Marta E. Torres is a marine geologist known for her work on the geochemistry of cold seeps and methane hydrates. She is a professor at Oregon State University, and an elected fellow of the Geochemical Society and the Geological Society of America.

== Education and career ==
Torres has a B.S. from the Universidad de Costa Rica (1976), and an M.S. (1983) and a Ph.D. (1988) from Oregon State University. As of 2022 she is a professor at Oregon State University.

== Research ==
Torres is known for her work at cold seeps and gas hydrates, geochemical tracers used to track fluid flow in seep environments, and the chemistry of sediments and porewaters. Her early research examined the minerals associated with cold seeps near Peru, with a focus on barium-containing minerals. Her subsequent research has examined minerals in methane hydrates, methane venting from the seafloor, and barite formed at cold seeps. She has also examined the methane found in gas hydrates in the Arctic, and silicate weathering in anoxic sediments.
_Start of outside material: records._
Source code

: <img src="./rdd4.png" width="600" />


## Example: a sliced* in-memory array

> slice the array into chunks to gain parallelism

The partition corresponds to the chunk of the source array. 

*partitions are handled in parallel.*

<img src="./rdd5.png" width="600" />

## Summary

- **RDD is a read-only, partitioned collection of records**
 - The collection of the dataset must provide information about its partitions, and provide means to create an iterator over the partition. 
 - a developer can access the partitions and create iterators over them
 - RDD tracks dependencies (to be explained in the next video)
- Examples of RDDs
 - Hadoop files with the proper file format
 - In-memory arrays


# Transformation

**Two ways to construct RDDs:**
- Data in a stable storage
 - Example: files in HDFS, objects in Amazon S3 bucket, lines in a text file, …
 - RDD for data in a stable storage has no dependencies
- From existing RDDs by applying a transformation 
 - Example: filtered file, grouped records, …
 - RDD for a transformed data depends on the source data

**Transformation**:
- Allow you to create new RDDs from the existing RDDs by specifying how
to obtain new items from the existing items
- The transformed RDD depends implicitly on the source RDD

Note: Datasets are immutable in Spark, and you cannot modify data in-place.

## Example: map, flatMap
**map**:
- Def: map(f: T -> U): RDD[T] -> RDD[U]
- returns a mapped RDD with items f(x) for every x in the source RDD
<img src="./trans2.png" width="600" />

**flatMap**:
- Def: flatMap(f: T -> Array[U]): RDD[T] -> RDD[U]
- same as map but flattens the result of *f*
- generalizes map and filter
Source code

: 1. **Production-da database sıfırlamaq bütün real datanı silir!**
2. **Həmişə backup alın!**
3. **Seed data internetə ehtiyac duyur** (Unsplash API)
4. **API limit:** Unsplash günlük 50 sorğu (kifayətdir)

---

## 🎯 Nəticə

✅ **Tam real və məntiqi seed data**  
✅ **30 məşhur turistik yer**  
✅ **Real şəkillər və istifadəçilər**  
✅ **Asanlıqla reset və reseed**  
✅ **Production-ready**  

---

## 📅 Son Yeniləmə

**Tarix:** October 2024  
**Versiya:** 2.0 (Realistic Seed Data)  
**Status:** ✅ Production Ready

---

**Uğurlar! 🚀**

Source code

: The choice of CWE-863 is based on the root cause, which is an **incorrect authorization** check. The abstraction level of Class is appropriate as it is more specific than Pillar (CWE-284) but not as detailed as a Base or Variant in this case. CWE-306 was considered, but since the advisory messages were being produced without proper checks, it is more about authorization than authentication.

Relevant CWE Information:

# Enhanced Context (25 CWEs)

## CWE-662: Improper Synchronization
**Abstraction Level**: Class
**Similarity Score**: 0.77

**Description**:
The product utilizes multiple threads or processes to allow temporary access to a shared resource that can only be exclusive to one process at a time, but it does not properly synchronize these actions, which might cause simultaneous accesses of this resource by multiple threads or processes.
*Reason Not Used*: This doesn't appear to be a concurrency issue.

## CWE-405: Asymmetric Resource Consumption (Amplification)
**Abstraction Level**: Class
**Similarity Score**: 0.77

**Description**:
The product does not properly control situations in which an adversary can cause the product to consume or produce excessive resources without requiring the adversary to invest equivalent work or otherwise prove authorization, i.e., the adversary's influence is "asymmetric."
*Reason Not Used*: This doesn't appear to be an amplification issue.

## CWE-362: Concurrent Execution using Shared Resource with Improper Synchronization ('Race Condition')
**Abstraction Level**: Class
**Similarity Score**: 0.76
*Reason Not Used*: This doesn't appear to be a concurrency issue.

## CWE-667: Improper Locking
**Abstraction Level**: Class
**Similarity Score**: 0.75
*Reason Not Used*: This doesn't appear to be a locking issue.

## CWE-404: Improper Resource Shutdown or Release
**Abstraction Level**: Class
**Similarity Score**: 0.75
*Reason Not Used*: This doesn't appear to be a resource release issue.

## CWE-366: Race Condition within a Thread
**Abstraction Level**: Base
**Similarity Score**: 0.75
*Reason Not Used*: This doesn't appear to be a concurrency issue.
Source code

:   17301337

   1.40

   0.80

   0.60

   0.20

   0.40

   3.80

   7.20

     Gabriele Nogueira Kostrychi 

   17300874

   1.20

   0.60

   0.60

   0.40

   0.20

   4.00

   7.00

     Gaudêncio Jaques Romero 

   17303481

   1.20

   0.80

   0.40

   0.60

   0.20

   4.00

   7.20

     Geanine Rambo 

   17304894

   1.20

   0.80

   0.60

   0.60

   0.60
== Selected publications ==
- Bohrmann, Gerhard (1998). "Authigenic carbonates from the Cascadia subduction zone and their relation to gas hydrate stability"
- Torres, M. E. (1996). "Barite fronts in continental margin sediments: a new look at barium remobilization in the zone of sulfate reduction and formation of heavy barites in diagenetic fronts"
- Torres, M. E. (2004). "Gas hydrate growth, methane transport, and chloride enrichment at the southern summit of Hydrate Ridge, Cascadia margin off Oregon"
- Torres, M. E. (2002). "Fluid and chemical fluxes in and out of sediments hosting methane hydrate deposits on Hydrate Ridge, OR, I: Hydrological provinces"

== Awards and honors ==
In 2013 Torres was named a fellow of the Geological Society of America and a fellow of Hanse-Wissenschaftskolleg. In 2021 Torres was named a fellow of the Geochemical Society.